Circuit Court of Appeals, Third Circuit
Mar 17, 1927
18 F.2d 83 (3d Cir. 1927)

Opinion

No. 3515.

March 17, 1927.

Appeal from the District Court of the United States for the Middle District of Pennsylvania; Albert W. Johnson, Judge.

In the matter of Mathias Stipp, bankrupt. On appeal from an order discharging a rule to show cause why the involuntary petition filed by Robert J. Doran, trustee in bankruptcy of the International Silk Company, should not be dismissed. Affirmed.

H.W. Mumford, H.B. Andrews, and A.A. Vosburg, all of Scranton, Pa., for appellant.

R.L. Levy, of Scranton, Pa., and Wm. Reynolds, of Wilkes Barre, Pa., for appellee.

Before BUFFINGTON, WOOLLEY, and DAVIS, Circuit Judges.


This is an appeal from an order of the District Court discharging the rule to show cause why the petition in bankruptcy should not be dismissed.

The petition was filed against Mathias Stipp by Robert J. Doran, trustee in bankruptcy of the International Silk Company, Inc. He alleged that Stipp has less than 12 creditors and that the petitioner has provable claims aggregating $500 and is not entitled to priority. The basis of his claims is as follows:

The International Silk Company, of which Stipp was president, executed a mortgage for $40,000 on its property to the Anthracite Trust Company of Scranton, Pa., without receiving value therefor, to secure an overdraft made on the trust company by Stipp as an individual and that Stipp is indebted to Doran, trustee of the silk company, in the amount of the mortgage.

The petition also alleged, as the second claim, that Stipp, while president of the silk company, and within four months of the filing of the petition in bankruptcy against it, from time to time caused checks to be drawn to himself aggregating $50,000, knowing that the silk company was insolvent and the payments, if any amount was owing to Stipp by the company, were preferential, and consequently Stipp was indebted to Doran, trustee, in the amount of those checks.

The petition charged that Stipp committed an act of bankruptcy in that, while insolvent, he conveyed and transferred with intent to hinder, delay, and defraud his creditors, five parcels of real estate situate in the city of Scranton.
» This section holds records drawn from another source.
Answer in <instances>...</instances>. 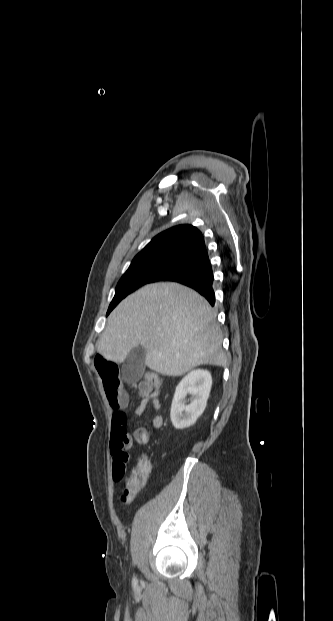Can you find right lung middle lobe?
I'll use <instances>...</instances> for the list:
<instances>
[{"mask_svg":"<svg viewBox=\"0 0 333 621\" xmlns=\"http://www.w3.org/2000/svg\"><path fill=\"white\" fill-rule=\"evenodd\" d=\"M184 260L169 257L131 263L115 289V296L109 305L107 315L128 294L145 284L161 281L164 276L176 270Z\"/></svg>","mask_w":333,"mask_h":621,"instance_id":"1","label":"right lung middle lobe"}]
</instances>
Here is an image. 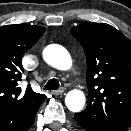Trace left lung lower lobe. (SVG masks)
I'll list each match as a JSON object with an SVG mask.
<instances>
[{
    "label": "left lung lower lobe",
    "mask_w": 131,
    "mask_h": 131,
    "mask_svg": "<svg viewBox=\"0 0 131 131\" xmlns=\"http://www.w3.org/2000/svg\"><path fill=\"white\" fill-rule=\"evenodd\" d=\"M75 120L79 123L86 131H100L99 129L93 127L89 122L81 115V113H76L74 115Z\"/></svg>",
    "instance_id": "obj_1"
}]
</instances>
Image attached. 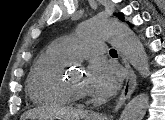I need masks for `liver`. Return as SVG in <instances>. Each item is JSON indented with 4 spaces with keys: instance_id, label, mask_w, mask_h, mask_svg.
Masks as SVG:
<instances>
[{
    "instance_id": "obj_1",
    "label": "liver",
    "mask_w": 165,
    "mask_h": 120,
    "mask_svg": "<svg viewBox=\"0 0 165 120\" xmlns=\"http://www.w3.org/2000/svg\"><path fill=\"white\" fill-rule=\"evenodd\" d=\"M87 116V112L75 110L72 108H52L45 110L43 108H35L25 112L21 119H35V118H57L60 120H82Z\"/></svg>"
}]
</instances>
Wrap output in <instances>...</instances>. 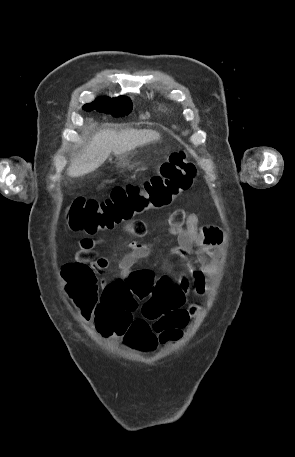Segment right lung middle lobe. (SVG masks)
<instances>
[{
	"mask_svg": "<svg viewBox=\"0 0 295 457\" xmlns=\"http://www.w3.org/2000/svg\"><path fill=\"white\" fill-rule=\"evenodd\" d=\"M132 102L128 97L120 96L117 98H98L90 104L83 106L86 111L96 110L114 117H121L132 111Z\"/></svg>",
	"mask_w": 295,
	"mask_h": 457,
	"instance_id": "dd1d6c3e",
	"label": "right lung middle lobe"
}]
</instances>
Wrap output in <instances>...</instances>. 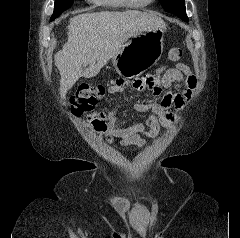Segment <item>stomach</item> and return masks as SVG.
Instances as JSON below:
<instances>
[{
    "label": "stomach",
    "instance_id": "stomach-1",
    "mask_svg": "<svg viewBox=\"0 0 240 238\" xmlns=\"http://www.w3.org/2000/svg\"><path fill=\"white\" fill-rule=\"evenodd\" d=\"M164 30L144 31L125 43L113 57L117 73L126 78L138 77L161 58Z\"/></svg>",
    "mask_w": 240,
    "mask_h": 238
}]
</instances>
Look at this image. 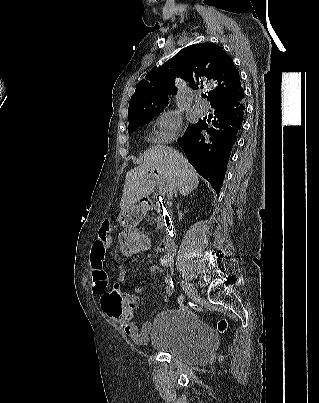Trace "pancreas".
<instances>
[{"mask_svg":"<svg viewBox=\"0 0 319 403\" xmlns=\"http://www.w3.org/2000/svg\"><path fill=\"white\" fill-rule=\"evenodd\" d=\"M157 212L159 213L158 217L156 218L157 228L162 229L165 226L163 216L160 214V210H157Z\"/></svg>","mask_w":319,"mask_h":403,"instance_id":"pancreas-1","label":"pancreas"}]
</instances>
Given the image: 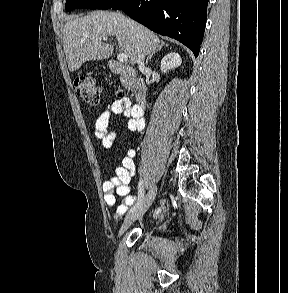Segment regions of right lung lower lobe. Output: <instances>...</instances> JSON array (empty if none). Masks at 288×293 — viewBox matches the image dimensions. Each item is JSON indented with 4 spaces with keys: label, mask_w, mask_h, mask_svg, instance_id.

Stipp says that these allegations do not show a provable claim, and therefore the order refusing to dismiss the petition was erroneous. The question is a narrow one: Does Doran have a provable claim? If he does not, that ends the case and the order should be reversed.

Section 63 of the Bankruptcy Act of 1898 (Comp. St. § 9647) enumerates debts which may be proved and in (a)(4), provides that debts of the bankrupt may be proved and allowed against his estate which are "founded upon an open account, or upon a contract express or implied." Unless the claim of Doran may be proved under this provision, it is not provable. Admittedly there was no open account or express contract between them. The claim is therefore limited to an "implied contract."

The first claim is based upon the mortgage of $40,000 given to pay or secure the personal debt of Stipp. The validity of this mortgage has been attacked in the state court on the ground that it was ultra vires and so null and void. This question will ultimately be settled in that court, and we do not need to pass upon it here. It would seem, however, that the bankrupt corporation did not have power to pay or secure the personal debt of Stipp and so the execution of the mortgage was ultra vires. If this is so, the mortgage is invalid and may not be used as the basis of a provable claim. In re Liquor Dealers' Supply Co. (C.C.A.) 177 F. 197, 24 Am. Bankr. Rep. 399; In re Smith Lumber Co. (D.C.) 132 F. 620, 13 Am. Bankr. Rep. 118.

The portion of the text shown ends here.